Document segment
______
Crypto is for making mistakes

The great crypto bull market of 2025 lasted all the way until Jan. 20 — and already feels forgotten as the tariff drama consumes financial markets.

Crypto can seem frivolous by comparison: Stocks are down because tariffs threaten businesses with bankruptcy, consumers with rising prices, and employees with layoffs.

But nothing really happens when tokens are down, which makes crypto feel inconsequential by comparison.

So now might be a good time to remind ourselves that crypto has achieved the investing holy grail of “product-market fit” in at least five categories:

  • Non-sovereign money (aka store of value, aka bitcoin)

  • Speculation (aka gambling) 

  • Stablecoins (aka dollars for anyone)

  • Permissionless capital markets (aka DeFi)

  • BabyFi (aka solving the world’s demographic problem)

I’m kidding about the last one.

Strictly speaking, BabyFi (the tokenization of newborns) is only a subset of “permissionless capital markets,” so of course it shouldn’t have its own spot on the list.

Also, it’s satire (I think).

The idea behind BabyFi is to incentivize people to have more children by enabling speculative investment in a child’s economic potential.

It’s honestly not the worst idea.

Governments have long tried to incentivize higher birth rates (without success) and crypto’s superpower is incentivizing behavior — so why not see if magic internet money can defuse the ticking demographic time bomb that’s threatening every developed economy?

Sadly, BabyFi is too reminiscent of the dystopian novel Never Let Me Go to be a serious proposal — buying a claim on a baby’s future earnings isn’t too far removed from raising a cloned baby to harvest their organs, as Kazuo Ishiguro imagined.

But even as a joke — or perhaps because it's a joke — BabyFi may illustrate what crypto does best: proposing absurd ideas that eventually make us reconsider what's possible.

Professional joke writers might see it as a good starting point. 

In his autobiography, Al Franken talks about how Saturday Night Live writers, desperate for new material, would take a proposed joke to an offensive, totally unacceptable extreme and then work back from there in hopes of finding something that’s just offensive enough to be funny and just inoffensive enough to be acceptable.

Working back from BabyFi, it might not be long until you get to something like Zora.

Zora is a social media platform where everything you post is automatically tokenized and instantly tradeable — the idea being that your social media feed could consist of things that people are paying for instead of just what an algorithm wants you to see.

It probably won't work — these crypto versions of existing things rarely catch on beyond the small cohort of natives who think everything short of babies should be financialized. 

But that’s OK because if Zora were likely to work, it wouldn't be very interesting.

There's plenty of investment capital available for things that will probably work — the traditional financial system does a perfectly adequate job of funding those.

Crypto, by contrast, is a financial system for things that probably won't work.

Even within crypto, Zora has gotten a mixed reception — do we really need to tokenize everything?

The skeptics are probably right — social media posts are too ephemeral to be worth anything and buying a post isn’t sufficiently different from just liking it.

Also, if you’re skeptical about every new thing in crypto, you will look smart about 98% of the time.
______
Activity list
[1] According to the crypto essay, on what date did the great crypto bull market of 2025 end?
[2] Write the next few paragraphs of the crypto essay, picking up after its final sentence.
You won't need the dataset entries for any of this.

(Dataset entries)
______
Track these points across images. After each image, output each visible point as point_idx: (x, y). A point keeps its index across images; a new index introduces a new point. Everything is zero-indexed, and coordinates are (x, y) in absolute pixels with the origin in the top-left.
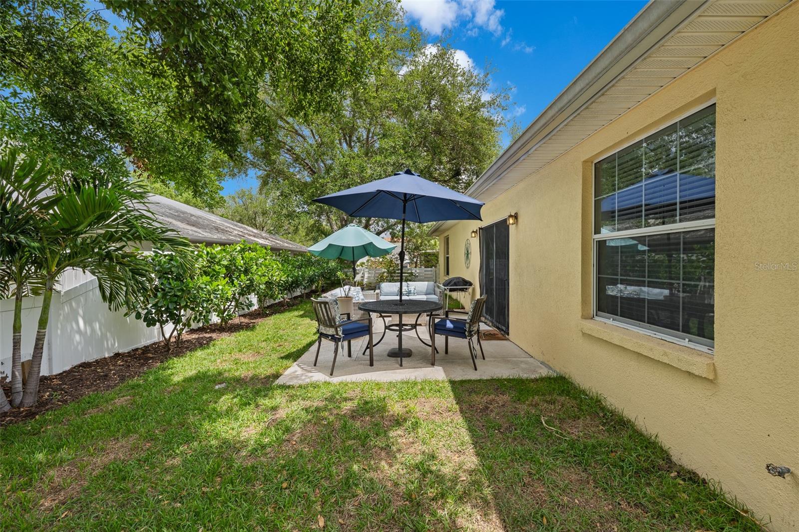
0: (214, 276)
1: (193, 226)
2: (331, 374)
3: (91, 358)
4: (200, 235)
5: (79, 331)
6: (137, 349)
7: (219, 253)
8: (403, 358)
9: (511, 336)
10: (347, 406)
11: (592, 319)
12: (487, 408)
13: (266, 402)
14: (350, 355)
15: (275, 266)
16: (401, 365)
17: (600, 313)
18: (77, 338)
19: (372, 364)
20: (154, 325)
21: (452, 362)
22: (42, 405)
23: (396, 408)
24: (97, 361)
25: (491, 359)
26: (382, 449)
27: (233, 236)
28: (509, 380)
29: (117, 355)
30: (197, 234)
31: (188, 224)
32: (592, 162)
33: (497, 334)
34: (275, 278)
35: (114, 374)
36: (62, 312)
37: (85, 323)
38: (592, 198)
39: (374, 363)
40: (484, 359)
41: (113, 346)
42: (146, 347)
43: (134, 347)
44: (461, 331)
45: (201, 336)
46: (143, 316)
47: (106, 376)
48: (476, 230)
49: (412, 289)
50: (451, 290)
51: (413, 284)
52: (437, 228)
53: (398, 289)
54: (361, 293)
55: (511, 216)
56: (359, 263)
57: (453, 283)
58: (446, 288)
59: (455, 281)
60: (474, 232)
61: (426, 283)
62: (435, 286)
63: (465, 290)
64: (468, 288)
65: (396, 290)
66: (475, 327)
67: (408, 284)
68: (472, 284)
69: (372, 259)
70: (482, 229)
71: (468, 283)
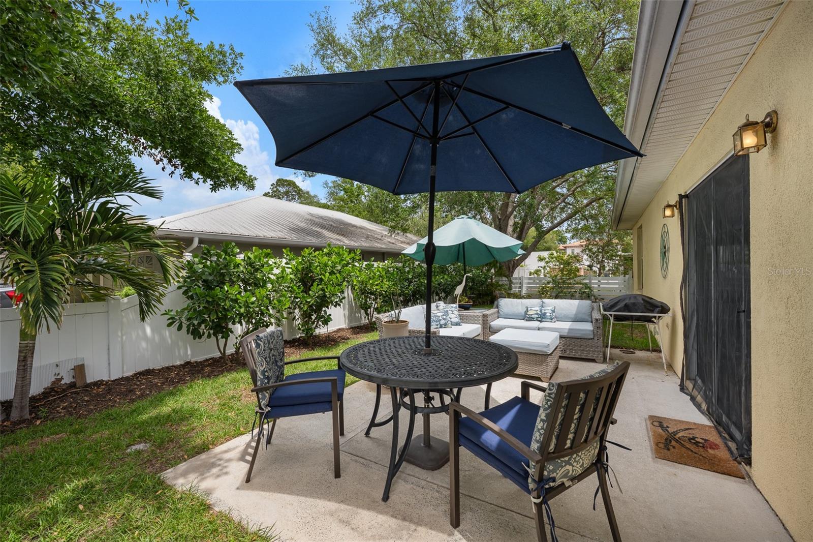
1: (343, 235)
2: (249, 479)
3: (157, 365)
5: (145, 337)
9: (757, 475)
16: (386, 497)
18: (144, 344)
19: (338, 473)
29: (188, 363)
33: (714, 446)
37: (152, 330)
43: (208, 356)
48: (674, 200)
49: (548, 311)
50: (617, 318)
51: (551, 304)
52: (618, 213)
53: (525, 309)
54: (456, 313)
55: (749, 125)
56: (533, 271)
57: (622, 305)
58: (607, 313)
59: (627, 301)
60: (669, 206)
61: (575, 302)
62: (593, 309)
63: (653, 319)
64: (659, 317)
65: (522, 310)
66: (568, 463)
67: (543, 302)
68: (669, 310)
69: (551, 265)
70: (686, 196)
71: (657, 307)
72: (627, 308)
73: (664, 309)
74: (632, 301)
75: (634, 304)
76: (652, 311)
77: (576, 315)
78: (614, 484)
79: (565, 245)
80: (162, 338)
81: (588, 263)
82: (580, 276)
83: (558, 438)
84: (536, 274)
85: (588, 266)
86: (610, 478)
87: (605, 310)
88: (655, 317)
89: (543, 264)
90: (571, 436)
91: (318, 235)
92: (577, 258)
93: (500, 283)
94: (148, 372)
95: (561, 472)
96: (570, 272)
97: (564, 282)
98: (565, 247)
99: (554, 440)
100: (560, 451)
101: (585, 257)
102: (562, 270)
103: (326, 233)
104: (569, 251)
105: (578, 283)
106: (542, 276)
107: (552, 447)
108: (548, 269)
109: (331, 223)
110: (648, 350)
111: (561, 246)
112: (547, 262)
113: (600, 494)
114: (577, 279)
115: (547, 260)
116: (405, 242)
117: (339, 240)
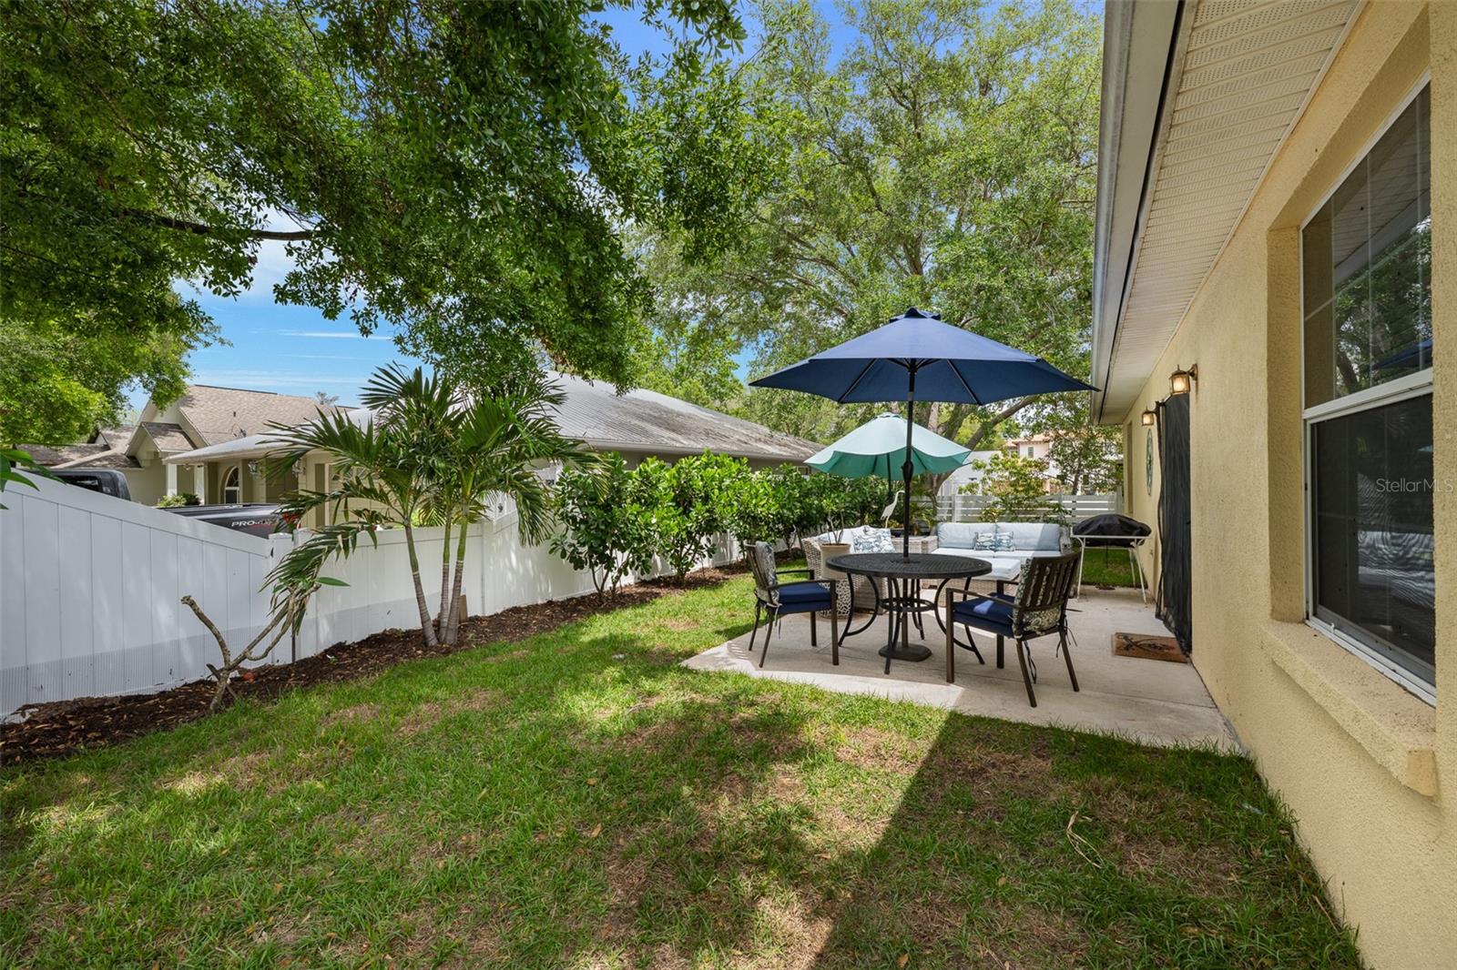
0: (651, 503)
1: (674, 431)
2: (761, 666)
3: (523, 602)
4: (678, 445)
5: (511, 568)
6: (572, 599)
7: (655, 471)
8: (893, 661)
9: (1195, 655)
10: (746, 713)
11: (1303, 622)
12: (983, 770)
13: (647, 684)
14: (814, 643)
15: (761, 491)
16: (887, 672)
17: (1322, 610)
18: (510, 576)
19: (836, 662)
20: (582, 568)
21: (997, 684)
22: (460, 644)
23: (812, 733)
24: (528, 608)
25: (1098, 694)
26: (742, 779)
27: (728, 444)
28: (1082, 737)
29: (550, 603)
30: (674, 443)
31: (667, 429)
32: (1298, 229)
34: (759, 510)
35: (535, 624)
36: (494, 545)
38: (1299, 317)
39: (840, 660)
40: (1076, 689)
41: (548, 592)
42: (583, 597)
43: (570, 596)
44: (1004, 622)
45: (649, 590)
46: (568, 554)
47: (526, 625)
48: (1153, 407)
49: (1005, 538)
50: (1091, 543)
51: (1008, 528)
52: (1098, 406)
53: (974, 536)
54: (889, 539)
55: (1179, 374)
56: (964, 486)
57: (1095, 527)
58: (1078, 537)
59: (1101, 522)
60: (1147, 412)
61: (1039, 526)
62: (1061, 534)
63: (1132, 543)
64: (1138, 540)
65: (969, 537)
66: (1039, 616)
67: (997, 527)
68: (1150, 532)
69: (995, 476)
70: (1163, 404)
71: (1136, 528)
72: (1101, 530)
73: (1144, 531)
74: (1107, 522)
75: (1109, 526)
76: (1130, 534)
77: (1040, 542)
78: (1072, 641)
79: (1017, 440)
80: (526, 570)
81: (1058, 472)
82: (1045, 493)
83: (1032, 596)
84: (971, 491)
85: (1058, 477)
86: (1069, 638)
87: (1075, 534)
88: (1133, 540)
89: (980, 474)
90: (1040, 597)
91: (645, 433)
92: (1041, 466)
93: (920, 505)
94: (516, 610)
95: (1034, 621)
96: (1028, 488)
97: (1019, 504)
98: (1017, 444)
99: (1029, 599)
100: (1033, 607)
101: (1053, 463)
102: (1013, 485)
103: (655, 430)
104: (1024, 451)
105: (1041, 505)
106: (979, 494)
107: (1028, 603)
108: (990, 482)
109: (648, 411)
110: (1131, 586)
111: (1010, 442)
112: (989, 472)
113: (1061, 648)
114: (1040, 500)
115: (988, 467)
116: (760, 440)
117: (674, 440)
______
Answers given
[1] Jan. 20

[2]
But that’s not the assignment.

As an investment, crypto is “liquid venture capital” (i.e., VC investments that trade publicly) and a venture capitalist's job is not to avoid zeros — there are always a lot of zeros.

Instead, a VC’s job is not to miss out on the biggest winners — they won’t get fired for investing in a disaster like WeWork, but they might do for not investing in a success like Airbnb.

Even so, Airbnb’s founders had such a hard time convincing investors that room-sharing was a viable business that they were reduced to selling boxes of cereal to fund their now-ubiquitous company.

In retrospect, they might have had an easier time as a DePIN-style crypto project because crypto investors seem willing to fund nearly anything (and all of them would have offered their rooms for rent).

DePIN didn't make my list of crypto successes because I’m not sure it's doing enough revenue to claim that it’s found product-market fit just yet.

But DePIN is at least proof of concept that crypto incentives are all you need to create novel types of businesses.

The businesses themselves are often unrelated to crypto — the only thing about most DePIN projects that’s onchain is the tokens.

But, among other unlikely things, those tokens have incentivized people to put cameras on their dashboards (Hivemapper), install antennas on their roofs (Geodnet), and share their internet bandwidth (Grass).

Similarly, people are rushing to tokenize their content on Zora, likely because they think it will earn them an airdrop.

The Zora token, if it happens, will be “just for fun” — it will have no utility, no claim on earnings and no governance rights.

It’s easy to dismiss a token that has no utility at all — investing isn’t supposed to be “just for fun.”

But I wouldn’t dismiss the effort. 

“I’m gonna keep trying new things,” Jesse Pollak, Zora’s chief evangelist, told Laura Shin. “Because trying new things, embracing new products, being unafraid
to push those new things, that’s how greatness happens.”

If Zora turns out to be great it could disrupt social media by disrupting the algorithms that currently control what information the world sees.

It probably won’t!

But it’s worth a try because crypto, at its best, is the financial system for things that probably won’t work.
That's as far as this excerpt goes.